• Saved entries
■ ■ ■ ■ ■

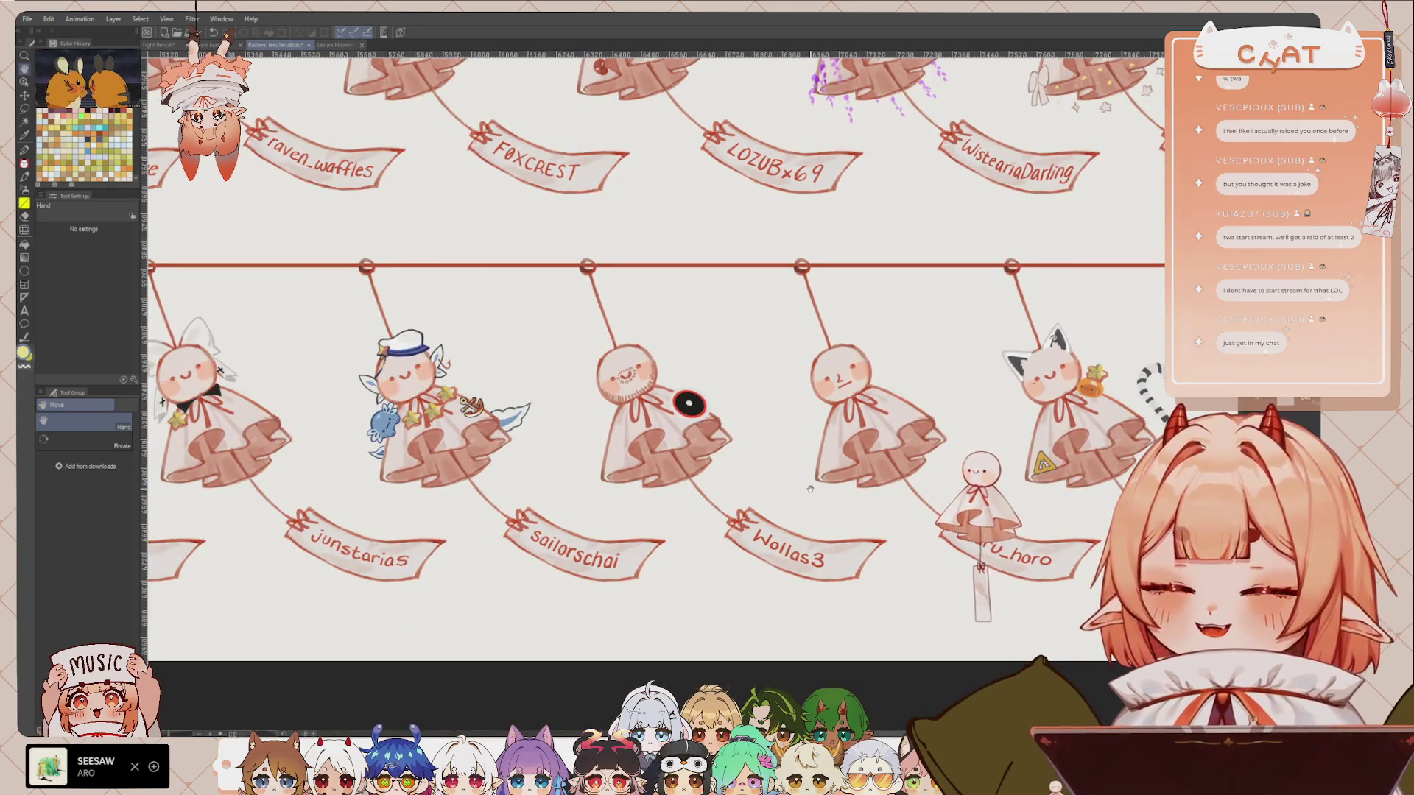
mouse_move(740, 506)
mouse_down()
mouse_move(768, 497)
mouse_move(752, 535)
mouse_move(685, 554)
mouse_up()
mouse_move(538, 515)
mouse_down()
mouse_move(722, 493)
mouse_move(778, 422)
mouse_up()
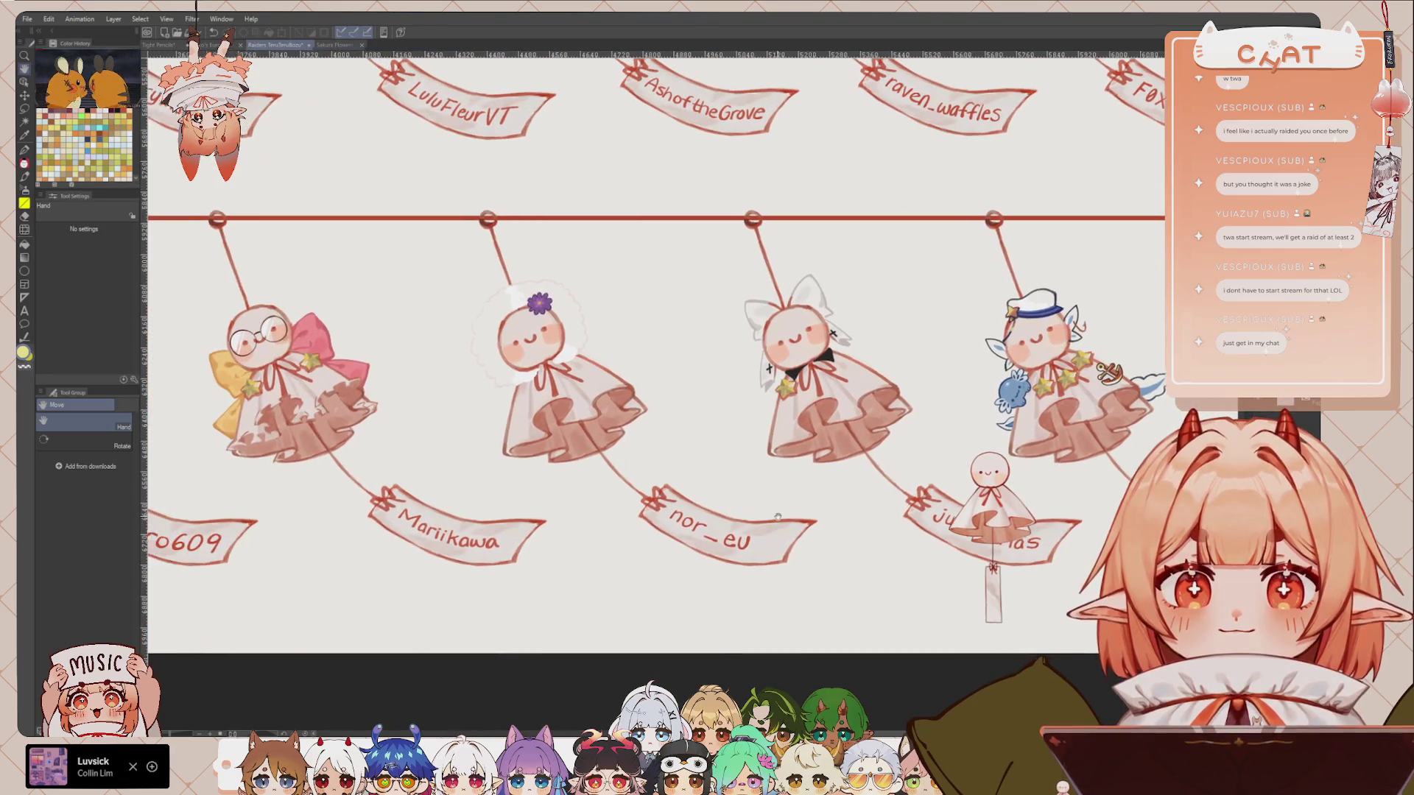
scroll(777, 423, down, 3)
scroll(754, 397, up, 3)
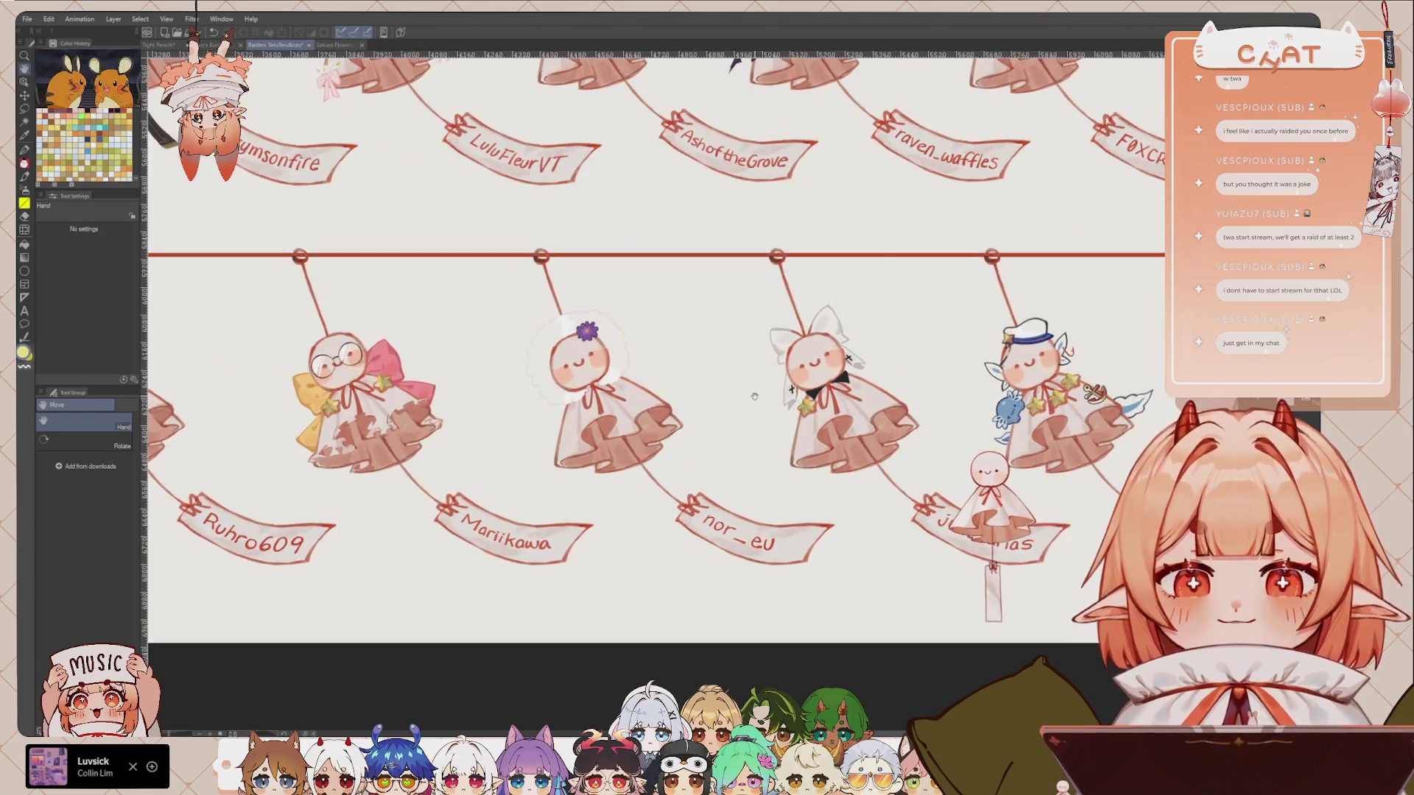
drag(579, 515, 789, 512)
drag(695, 516, 956, 520)
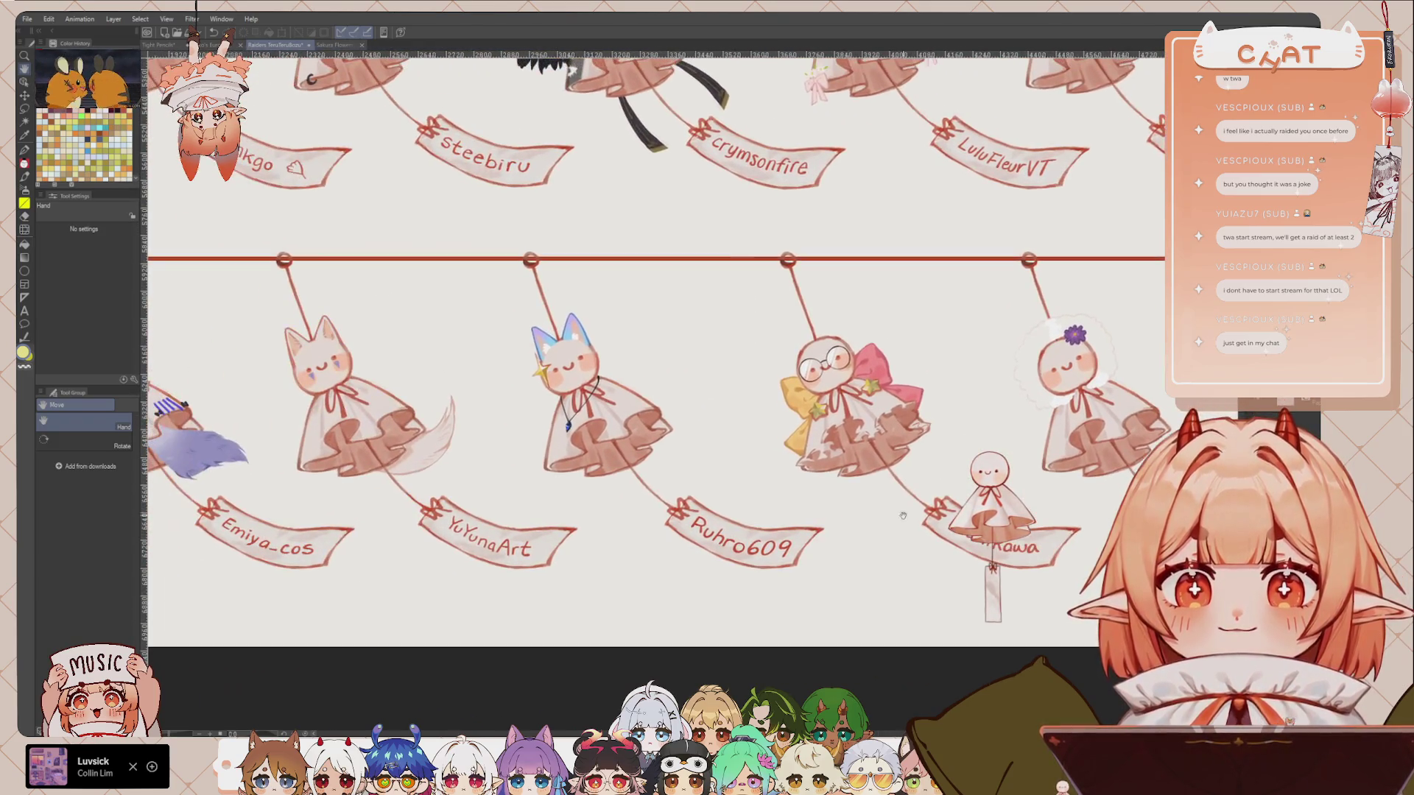
drag(766, 519, 911, 530)
drag(826, 464, 1003, 471)
mouse_move(392, 537)
mouse_down()
mouse_move(752, 539)
mouse_move(958, 736)
mouse_up()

■ ■ ■ ■ ■

• Problem statement
Give back every record above word for word; the pictures have no place in it.

• Exercise result
mouse_move(740, 506)
mouse_down()
mouse_move(768, 497)
mouse_move(752, 535)
mouse_move(685, 554)
mouse_up()
mouse_move(538, 515)
mouse_down()
mouse_move(722, 493)
mouse_move(778, 422)
mouse_up()
scroll(777, 423, down, 3)
scroll(754, 397, up, 3)
drag(579, 515, 789, 512)
drag(695, 516, 956, 520)
drag(766, 519, 911, 530)
drag(826, 464, 1003, 471)
mouse_move(392, 537)
mouse_down()
mouse_move(752, 539)
mouse_move(958, 736)
mouse_up()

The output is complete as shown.